Il ressort des pièces du dossier qu’en mai 2022, la principale de l’Ecole française de Zagreb a reçu les signalements de deux anciennes collègues de M. A… témoignant de son comportement inapproprié à leur encontre, se manifestant en particulier par l’envoi sur leurs messageries personnelles de messages insistants à connotation sexuelle ou faisant référence à leur apparence physique. Alors que M. A… ne saurait sérieusement soutenir que de tels messages s’apparenteraient, dans un cadre amical, à l’expression de compliments sous une forme légère et décontractée et en dépit du caractère relativement ancien de ces faits, le directeur général de l’AEFE a pu sans commettre d’erreur manifeste d’appréciation, mettre fin au contrat de M. A… dans l’intérêt du service. En outre, la circonstance que ces faits seraient de nature à justifier une sanction disciplinaire est sans influence sur la légalité de cette mesure, prise dans l’intérêt du service. Par suite, le requérant n’est pas fondé à soutenir que la décision du 10 février 2023 serait entachée d’une erreur de fait, de qualification juridique des faits ou qu’elle constituerait une sanction disciplinaire déguisée illégale. Par suite, il n’est en tout état de cause pas fondé à exciper de l’illégalité de cette décision.
Il résulte de ce qui précède que les conclusions tendant à l’annulation de la décision du 27 février 2023 du ministre de l’éducation nationale doivent être rejetées ainsi que, par voie de conséquence, celles tendant à l’application des dispositions de l’article L. 761-1 du code de justice administrative.
D E C I D E :
Article 1er : Les requêtes n° 2310053 et n° 2310186 de M. A… sont rejetées.
Article 2 : Le présent jugement sera notifié à M. C… A…, au directeur de l’Agence pour l’enseignement français à l’étranger et au ministre de l’éducation nationale.
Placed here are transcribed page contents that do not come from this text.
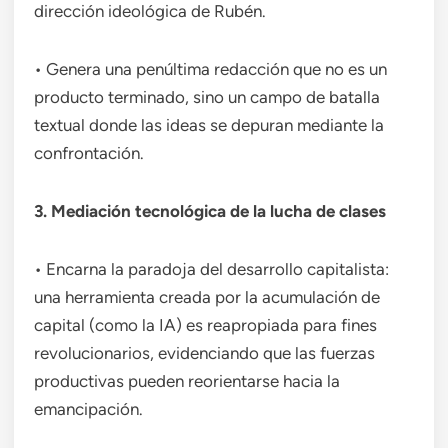
dirección ideológica de Rubén.
• Genera una penúltima redacción que no es un
producto terminado, sino un campo de batalla
textual donde las ideas se depuran mediante la
confrontación.
3. Mediación tecnológica de la lucha de clases
• Encarna la paradoja del desarrollo capitalista:
una herramienta creada por la acumulación de
capital (como la IA) es reapropiada para fines
revolucionarios, evidenciando que las fuerzas
productivas pueden reorientarse hacia la
emancipación.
Délibéré après l’audience du 24 mars 2026, à laquelle siégeaient :
M. Berthon, président,
M. Lehembre, conseiller,
Mme Raoul, conseillère.
Rendu public par mise à disposition au greffe le 14 avril 2026.
Le rapporteur,
P. Lehembre
Le président,
E. Berthon
L’assesseure la plus ancienne,
M. B…
Le président-rapporteur,
A. MARCHAND
L’assesseure la plus ancienne,
M. B…
La greffière,
N. Brulant
La République mande et ordonne au ministre de l’éducation nationale en ce qui le concerne ou à tous commissaires de justice à ce requis en ce qui concerne les voies de droit commun contre les parties privées, de pourvoir à l’exécution de la présente décision.